» What is asked
a - Condense the paragraph of the potassium chlorate solution that begins "The given question can be solved by considering" into one or two shorter sentences that keep its main facts.
b - Quote the potassium chlorate solution word for word, starting with "Now, from above" and going on through "is $PV = nRT$ .".
c - What mass of potassium chlorate does the potassium chlorate solution give as its final result?

--- start of Source excerpt ---

Question

Calculate the mass of Potassium chlorate required to liberate $6.72d{m^3}$ of oxygen at $STP$ . Molar mass of $KCl{O_3}$ is $122.5gmo{l^{ - 1}}$

Answer 1

The given question can be solved by considering, the volume of one mole of any gas is known as molar volume is equal to $22.4L$ at standard temperature and pressure. Molar volume allows conversion to be made between volume and moles of any gases at standard temperature.

Complete step by step answer:
In the question it is given that the volume of oxygen liberated is equal to $6.72d{m^3}$ . So, one mole of oxygen,
$1$ mole of oxygen$= 22.4d{m^3} = 1$ mole
Now, $6.72d{m^3}$ contain $\dfrac{{6.72}}{{22.4}}$ moles of oxygen gas.
$6.72d{m^3}$ of oxygen contains $0.3$ moles of oxygen gas. Thus, the reaction can be written as
$2KCl{O_3}\left( s \right)\xrightarrow{\Delta }2KCl\left( s \right) + 3{O_2}$
From the reaction it may conclude that $2mol$ of $KCl{O_3}$ gives $2mol$ of $KCl$ and $3mol$ of oxygen gas. It means that if we liberate $3mol$ of oxygen gas, we require $2mol$ of $KCl{O_3}$ .
So, $1$ mole of oxygen will require $\dfrac{2}{3}$moles of $KCl{O_3}$.
Now, from above statement $1$ mole of oxygen requires $0.66$ moles of $KCl{O_3}$ .
So, for $0.3$ of oxygen it will require $0.66 \times 0.3 = 0.2mol$ of $KCl{O_3}$ .
We have molar mass and moles of $KCl{O_3}$ , we can calculate the mass of potassium chlorate. By using formulas which relate mass, molar mass and moles of $KCl{O_3}$ .
We know the number of moles of a substance is equal to the mass of the substance divided by its molar mass.
By putting the value of molar mass and number of moles we can calculate the mass of $KCl{O_3}$ .
$mass = 0.2 \times 122.5$
$mass = 24.5g$

Note:
It is to be noted that one mole of any gas contains $22.4L$ volume at standard temperature and pressure of gas. We can calculate the volume at $STP$ by using the ideal gas equation. The ideal gas reaction is $PV = nRT$ .

--- end of Source excerpt ---
--- start of Extracted data ---

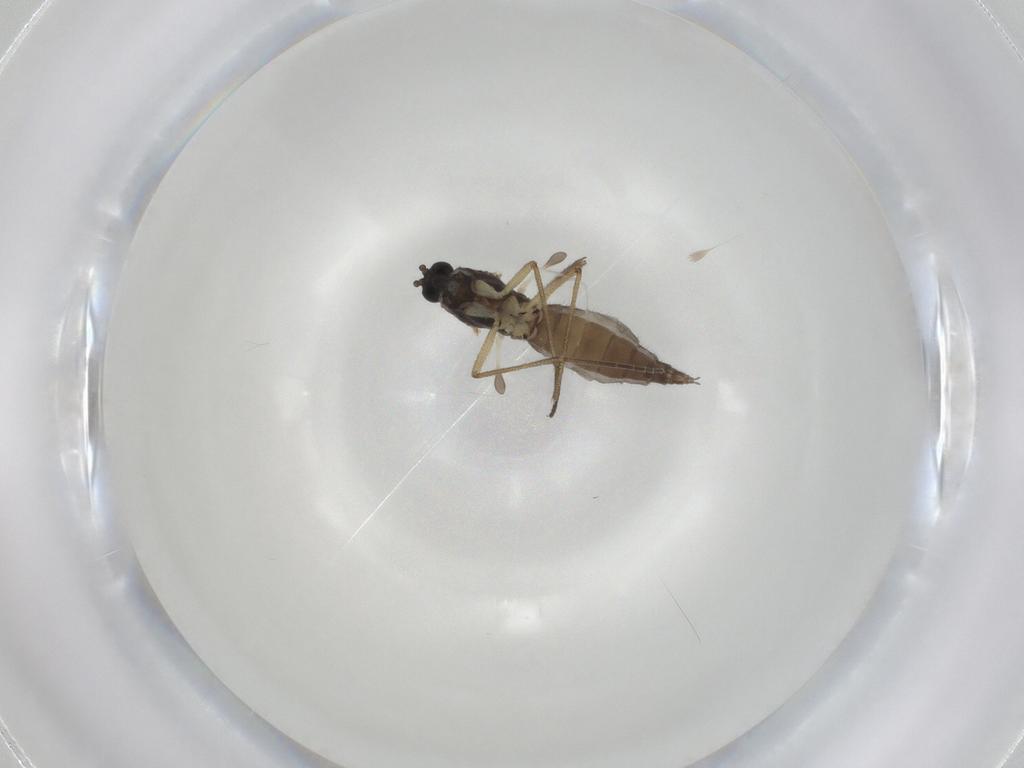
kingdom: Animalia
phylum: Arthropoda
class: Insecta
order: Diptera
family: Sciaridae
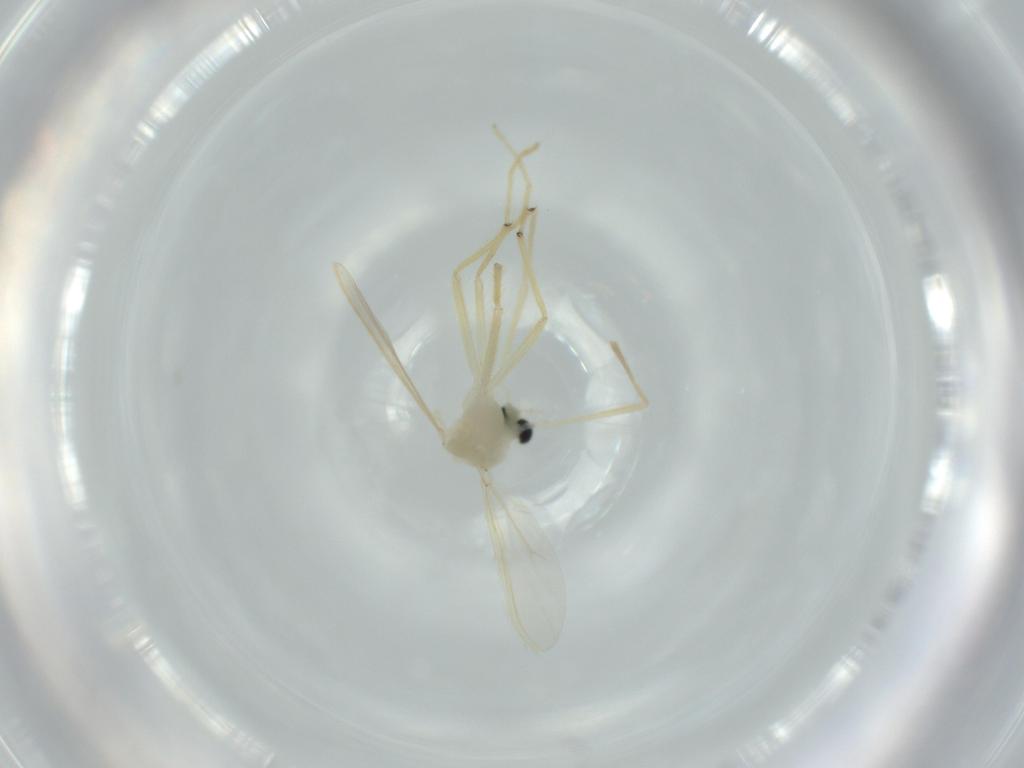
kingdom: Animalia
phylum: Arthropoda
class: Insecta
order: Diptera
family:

--- end of Extracted data ---

» Completed exercise
a - At standard temperature and pressure, one mole of any gas occupies 22.4 L, its molar volume. This value allows conversion between the volume and the moles of a gas at STP.

b -
Now, from above statement $1$ mole of oxygen requires $0.66$ moles of $KCl{O_3}$ .
So, for $0.3$ of oxygen it will require $0.66 \times 0.3 = 0.2mol$ of $KCl{O_3}$ .
We have molar mass and moles of $KCl{O_3}$ , we can calculate the mass of potassium chlorate. By using formulas which relate mass, molar mass and moles of $KCl{O_3}$ .
We know the number of moles of a substance is equal to the mass of the substance divided by its molar mass.
By putting the value of molar mass and number of moles we can calculate the mass of $KCl{O_3}$ .
$mass = 0.2 \times 122.5$
$mass = 24.5g$

Note:
It is to be noted that one mole of any gas contains $22.4L$ volume at standard temperature and pressure of gas. We can calculate the volume at $STP$ by using the ideal gas equation. The ideal gas reaction is $PV = nRT$ .

c - 24.5 g